Gurpreet Kaur Bhatti était encore recluse dans son refuge secret qu'une autre crise de folie religieuse a secoué le pays début janvier 2005. Ce sont les intégristes chrétiens qui, cette fois, ont crié au blasphème à l'occasion de la diffusion d'une comédie musicale à la BBC. Le spectacle était pourtant joué depuis deux ans dans un théâtre londonien mais sa propulsion à la télévision a provoqué la colère de l'organisation Christian Voice relayée par tout ce que l'Angleterre compte de chrétiens fanatiques : 50 000 plaintes ont été adressées à la BBC en quelques jours et une quinzaine de responsables de la chaîne ont reçu des menaces de mort. Tuer le contestataire a toujours été l'aveu de l'incapacité à se maintenir autrement que par la terreur. Le spectacle en question, intitulé "Jerry Springer The Opera", est consacré à un célèbre animateur de télévision des USA et n'est pas avare de mots grossiers et de blasphèmes. Sans juger de la qualité du spectacle, présenter Jésus en couches-culottes, le voir caresser Eve et se décrire lui-même comme "un peu homo" relève simplement de l'art de la moquerie, de la farce et ne saurait excuser les intimidations et pratiques lâches des fanatiques. Le christianisme a toujours exécré toutes les formes de divertissement, une diversion coupable qui éloigne de la soumission à la prière et à l'ordre. Moquer les religions n'en est qu'une conséquence logique, c'est l'expulsion libératrice du carcan moral, sentimental, idéologique et politique imposé par les religions.

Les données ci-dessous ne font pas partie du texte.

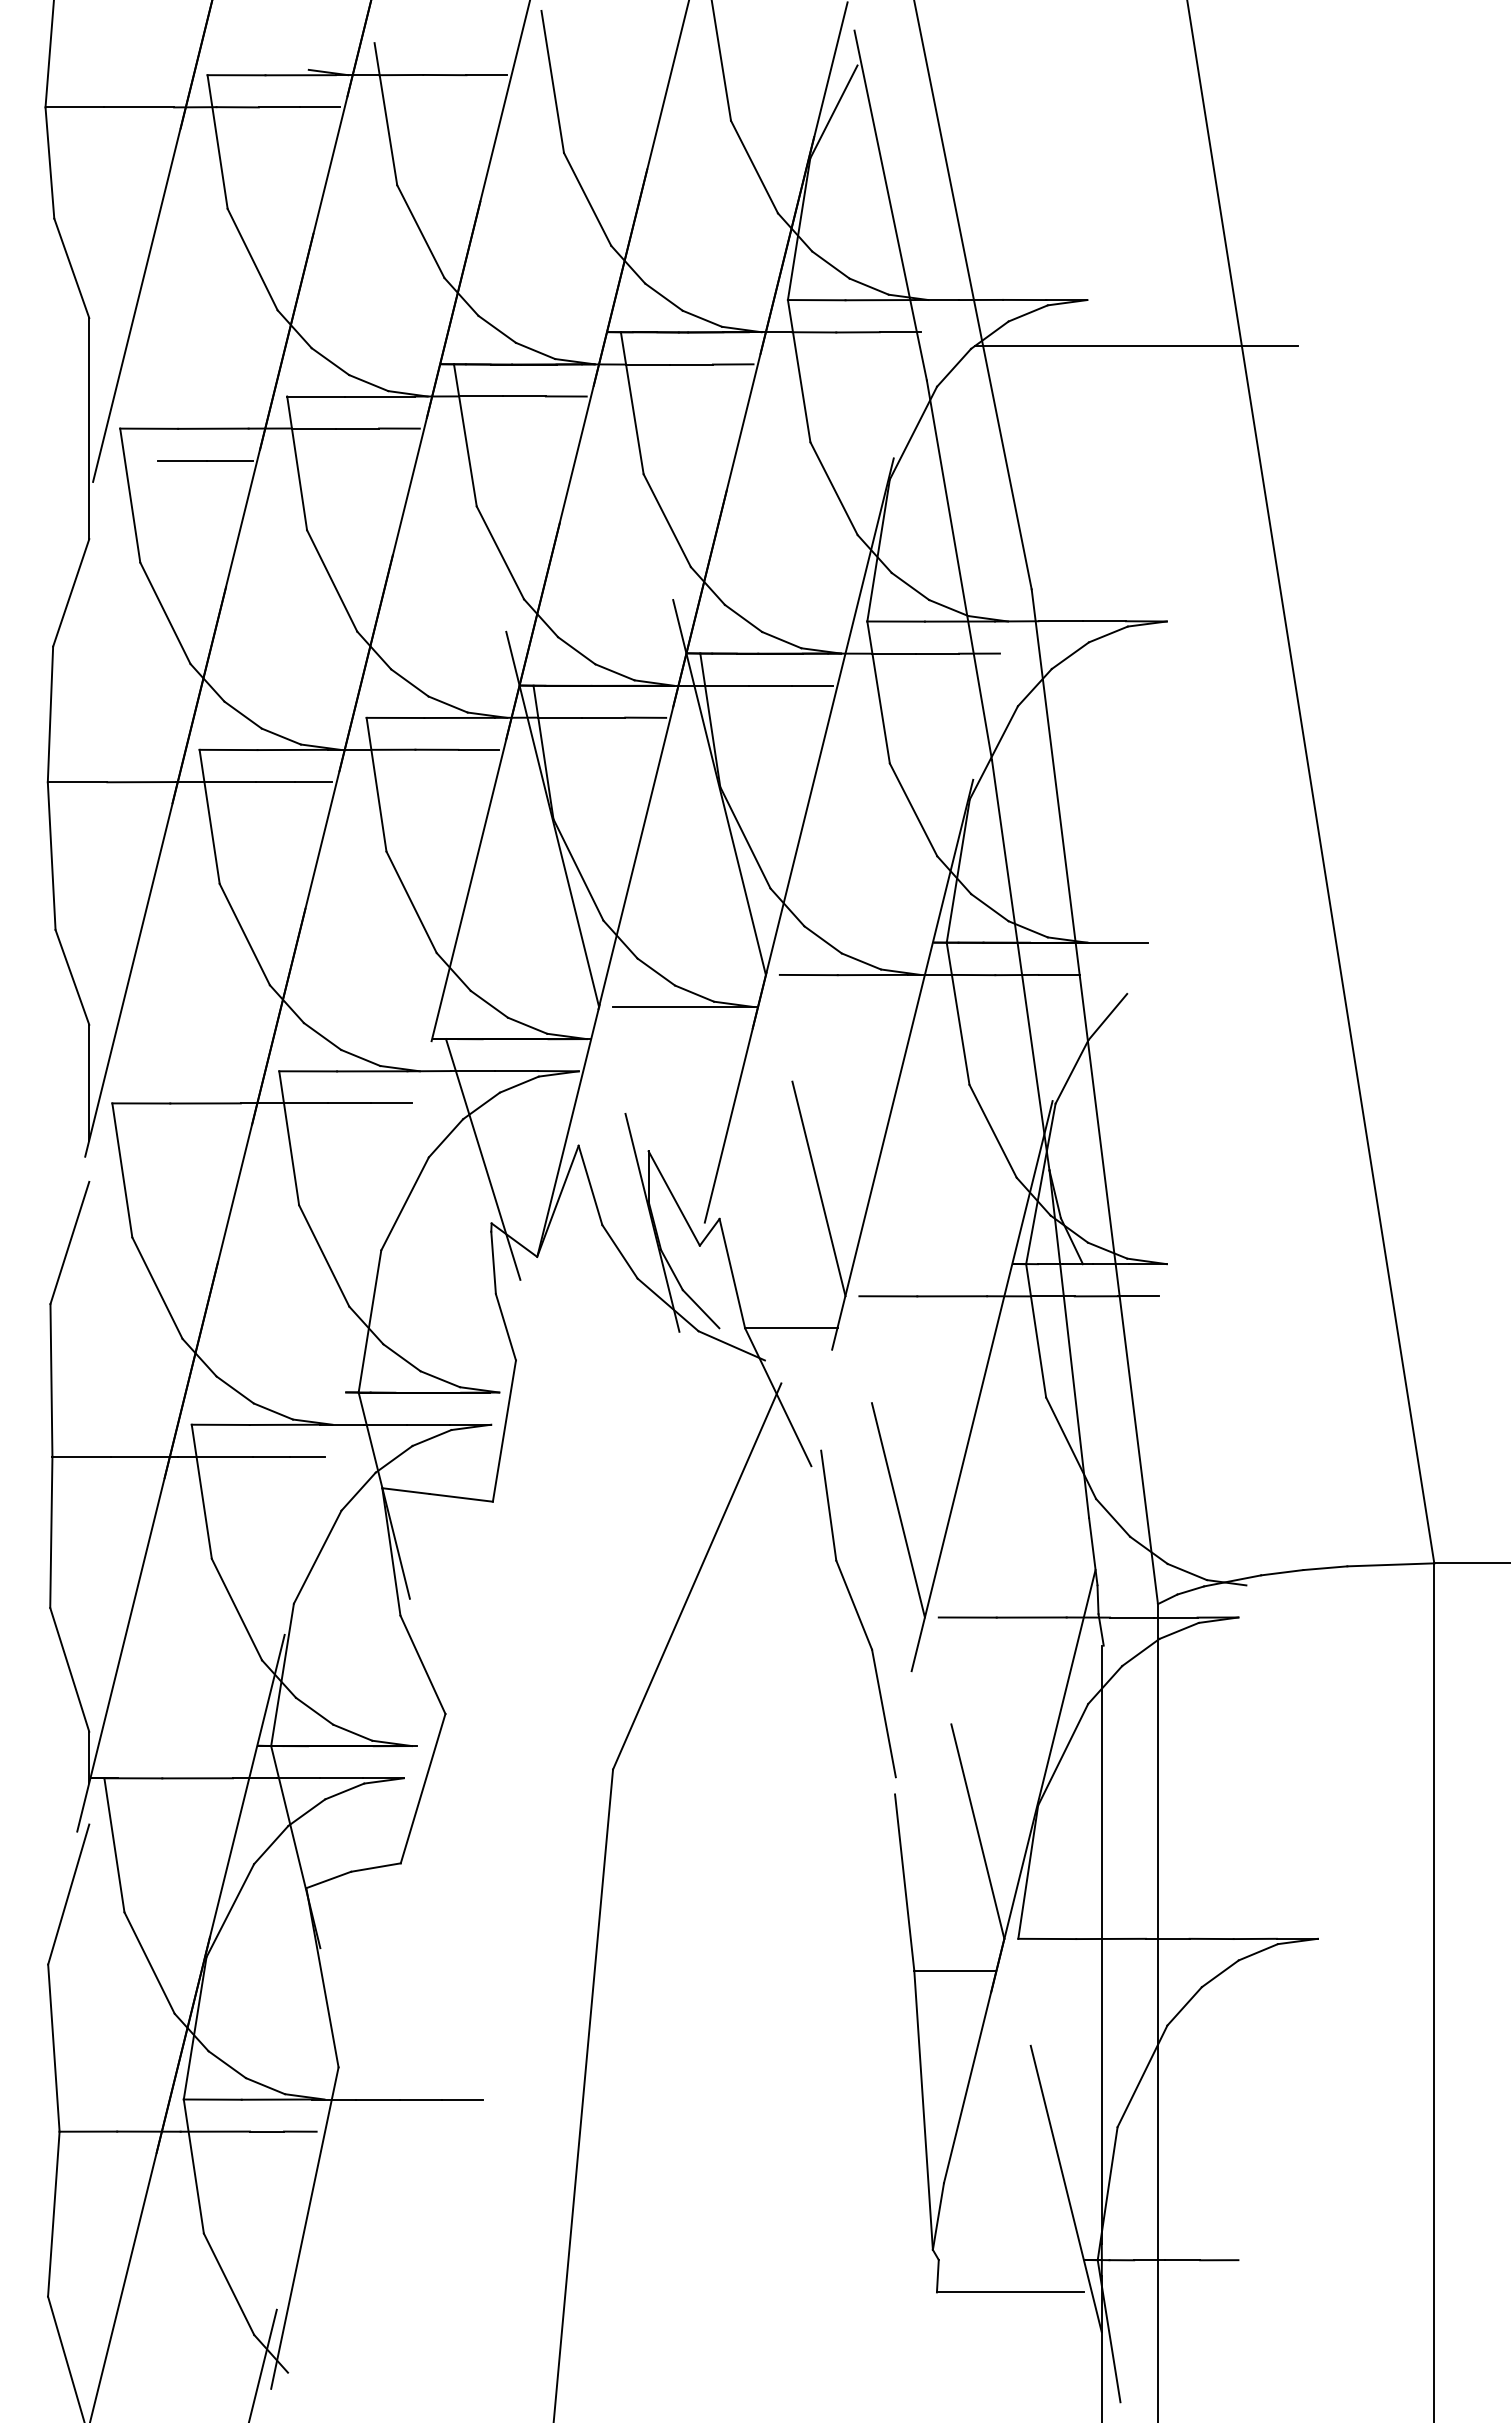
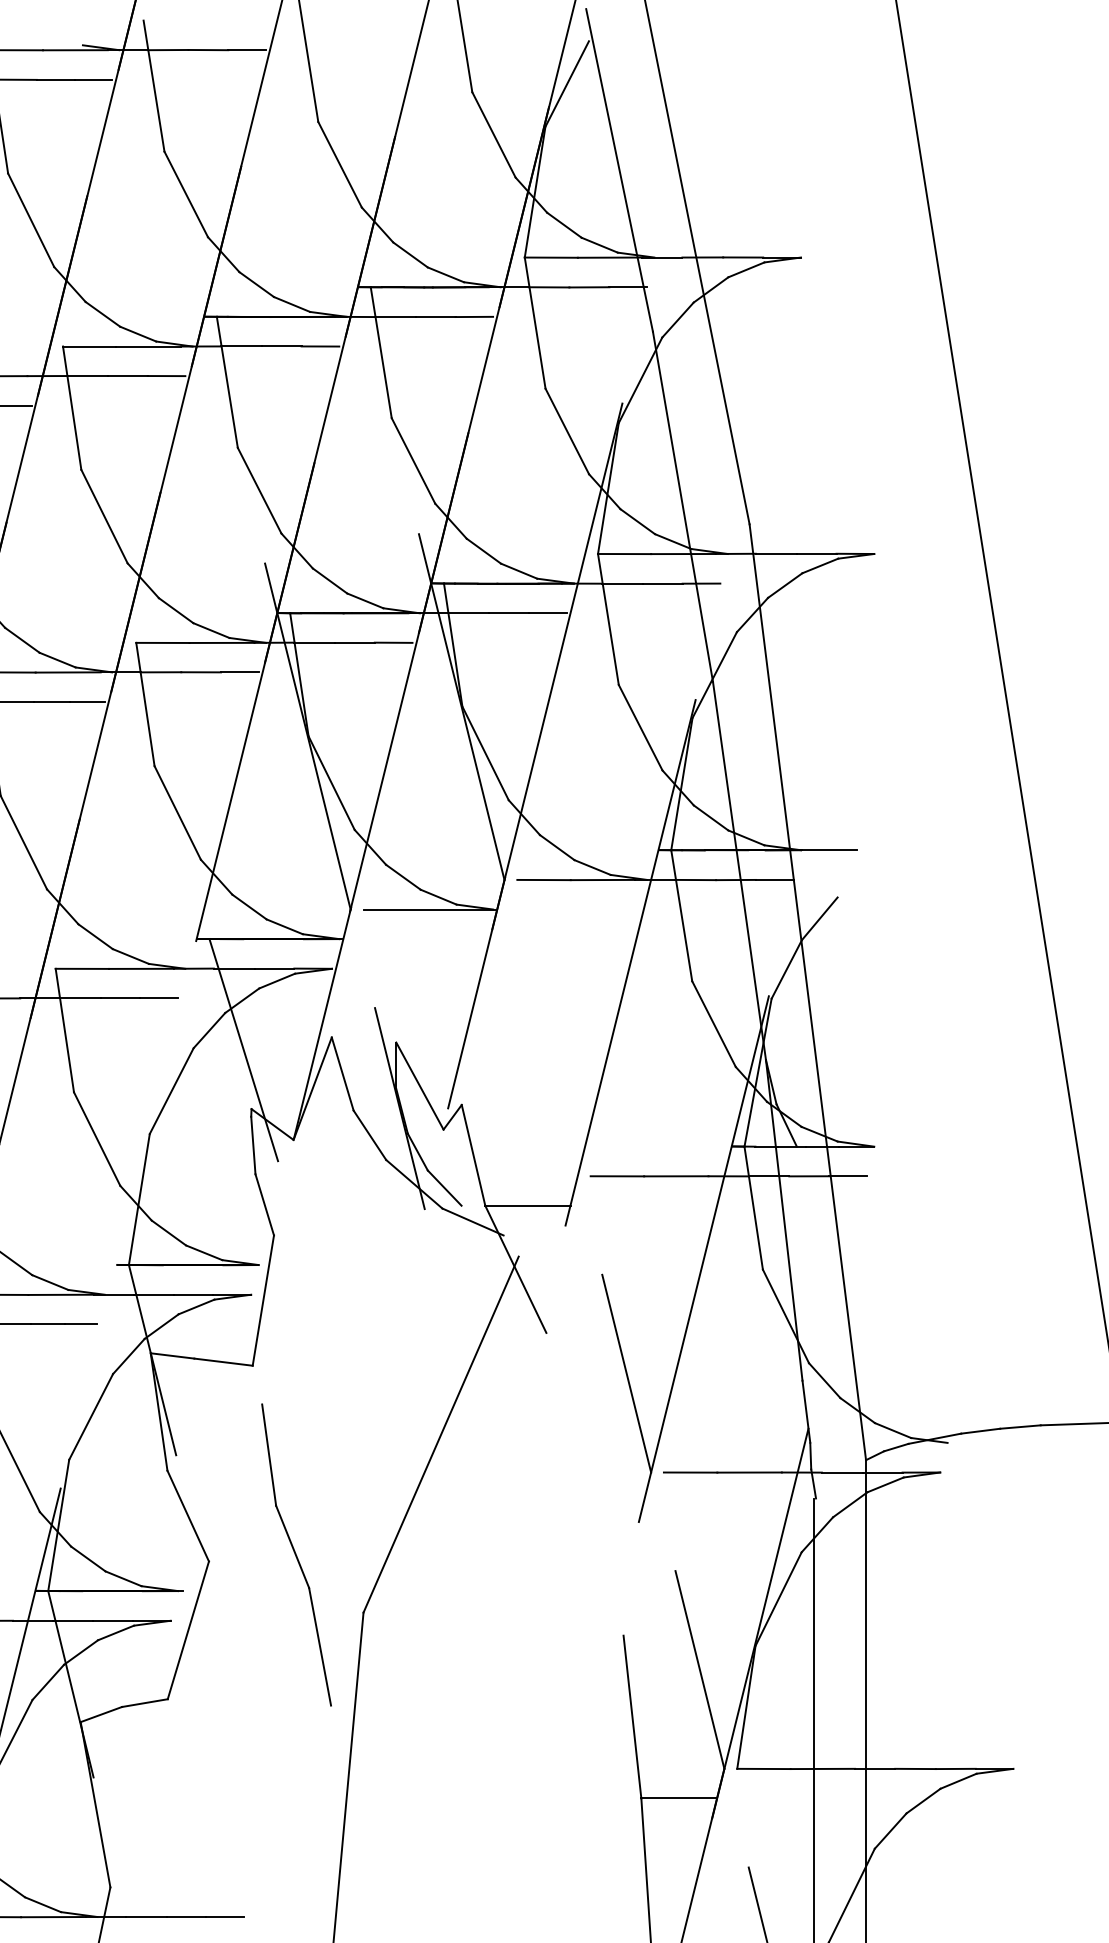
line: (1136, 345) -> (846, 299), removed
line: (818, 1188) -> (552, 1076), removed
part: (858, 1613) -> (296, 1554), moved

Mais face au blasphème, les sectes de tout bord savent faire abstraction de leurs incompatibilités, souvent exprimées dans le sang, pour se liguer contre l'ennemi commun, l'esprit libre de toute chaîne religieuse, de toute transcendance imaginaire. Christian Voice a ainsi reçu le soutien des intégristes sikhs, auréolés de leur succès récent, et musulmans (le "Londonistan"). Pire, en France, dans un contexte différent mais avec une problématique similaire, les fondamentalistes reçoivent le concours hallucinant de militants antiracistes reconvertis dans le second rôle de faire-valoir des intégristes. Le MRAP rend chaque jour plus bruyante et haineuse sa campagne contre la critique des religions en général, et l'islam en particulier. Son secrétaire général, Mouloud Aounit, ne cesse de crier et de s'agiter à chacune de ses prestations devant les médias pour, finalement, dévoiler le fond de sa pensée le 13 janvier 2005 sur France 3 : l'escalade verbale y a atteint les sommets en réclamant la punition du blasphème ! Le malaise au MRAP a été grand et la dénonciation de ses propos par les laïques (Respublica et UFAL) a contraint le mouvement à rectifier le tir le lendemain. Dans un communiqué incohérent, Mouloud Aounit a tenté piteusement de corriger ses éructations en s'enfermant un peu plus dans le labyrinthe de sa pensée. Il n'a ainsi pas craint de redéfinir selon son goût la notion de blasphème pour le débarrasser de toute référence à la religion. En France comme en Angleterre, les fanatiques et leurs soutiens s'appliquent plus activement que jamais à rétablir ce qui demeure l'explication la plus convaincante de la pérennité des religions : l'interdiction de la contestation.